Here’s how to modify your code to add proxy authentication:
await using var browser = await Puppeteer.LaunchAsync(new LaunchOptions
{
Headless = true,
Args = new[] { " - proxy-server=<PROXY_IP_ADDRESS>:<PROXY_PORT>" }
});
await using var page = await browser.NewPageAsync();
await page.AuthenticateAsync(new Credentials
{
Username = "<YOUR_USERNAME>",
Password = "<YOUR_PASSWORD>"
});
await page.GoToAsync("https://httpbin.io/ip");
var pageContent = await page.GetContentAsync();
Console.WriteLine(pageContent);
await browser.CloseAsync();
Replace <YOUR_USERNAME> and <YOUR_PASSWORD> with your premium proxy credentials.
Step 4: Rotating Proxies in PuppeteerSharp
When scraping larger amounts of data, rotating proxies can prevent detection and reduce the chances of being blocked. By switching between several proxy IPs, each request appears to come from a different location, helping you stay under the radar.
Define a Proxy List: Start by creating a list of proxies you can source from sites like Free Proxy List.
var proxies = new List<string>
{
"http://34.140.70.242:8080",
"http://118.69.111.51:8080",
"http://15.204.161.192:18080",
"http://186.121.235.66:8080",
};
Select a Random Proxy: With each request, randomize your proxy selection. The code below picks a random proxy from the list and launches PuppeteerSharp with it.
var random = new Random();
int randomIndex = random.Next(proxies.Count);
string randomProxy = proxies[randomIndex];
await using var browser = await Puppeteer.LaunchAsync(new LaunchOptions
{
Headless = true,
Args = new[] { $" - proxy-server={randomProxy}" }
});
Make Multiple Requests: To observe the rotation, you can loop through requests, each time selecting a different proxy.

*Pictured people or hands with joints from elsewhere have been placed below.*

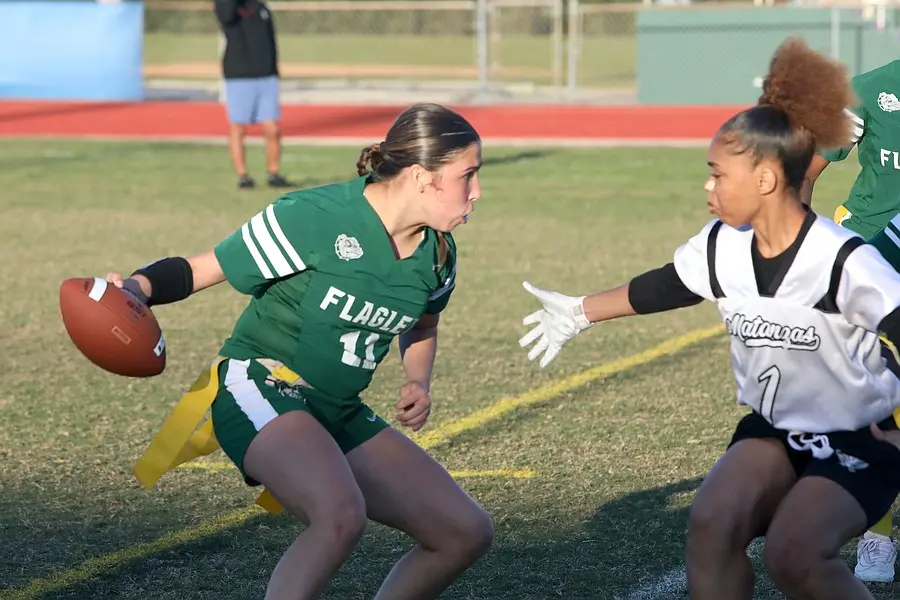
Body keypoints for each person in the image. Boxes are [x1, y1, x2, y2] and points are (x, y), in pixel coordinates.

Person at [518, 38, 900, 600]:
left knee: (795, 556)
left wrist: (892, 433)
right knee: (712, 523)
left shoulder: (846, 261)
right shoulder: (723, 243)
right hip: (777, 430)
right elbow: (671, 285)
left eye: (718, 174)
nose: (707, 186)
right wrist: (579, 312)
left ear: (766, 180)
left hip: (859, 440)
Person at [107, 102, 493, 600]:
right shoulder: (315, 217)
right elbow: (205, 267)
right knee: (339, 514)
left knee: (463, 532)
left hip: (337, 410)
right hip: (259, 383)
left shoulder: (437, 252)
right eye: (469, 175)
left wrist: (417, 379)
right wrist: (136, 288)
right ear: (422, 176)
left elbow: (423, 325)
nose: (477, 191)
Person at [801, 59, 900, 582]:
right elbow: (807, 174)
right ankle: (878, 537)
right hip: (869, 257)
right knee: (872, 393)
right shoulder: (869, 89)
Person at [215, 0, 294, 190]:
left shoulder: (261, 7)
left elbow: (270, 40)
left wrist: (274, 70)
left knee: (272, 128)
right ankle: (243, 176)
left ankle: (273, 173)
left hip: (266, 76)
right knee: (239, 127)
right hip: (239, 76)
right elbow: (225, 16)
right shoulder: (228, 5)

Step 5: Real-World Scenarios with Rotating Proxies
Many commercial websites, such as G2, have advanced anti-bot mechanisms and are protected by services like Cloudflare. Free proxies are less effective in such cases, as these websites quickly block them.
Consider using residential proxies instead of free ones to scrap more challenging targets. Residential proxies use real IP addresses associated with residential users, making them less likely to be flagged.
If you’re implementing a proxy rotator in a real-world scenario, your code structure would look like this:
using PuppeteerSharp;
using System;
using System.Collections.Generic;
using System.Threading.Tasks;
class Program
{
static async Task Main(string[] args)
{
var proxies = new List<string>
{
"http://34.140.70.242:8080",
"http://118.69.111.51:8080",
"http://15.204.161.192:18080",
"http://186.121.235.66:8080",
};
var random = new Random();
int randomIndex = random.Next(proxies.Count);
string randomProxy = proxies[randomIndex];
var browserFetcher = new BrowserFetcher();
await browserFetcher.DownloadAsync();
await using var browser = await Puppeteer.LaunchAsync(new LaunchOptions
{
Headless = true,
Args = new[] { $" - proxy-server={randomProxy}" }
});
await using var page = await browser.NewPageAsync();
await page.GoToAsync("https://httpbin.io/ip");
var pageContent = await page.GetContentAsync();
Console.WriteLine(pageContent);
await browser.CloseAsync();
}
}
Conclusion
Managing proxies carefully makes PuppeteerSharp a powerful tool for web scraping while reducing the risk of getting blocked. I found that free proxies can be useful for testing and simple tasks, but most serious applications need premium proxies that can rotate. Whether I am collecting market data or creating automation tools, learning to use proxies with PuppeteerSharp has opened up many opportunities for reliable data gathering. With the right setup, you can gather valuable insights without facing restrictions.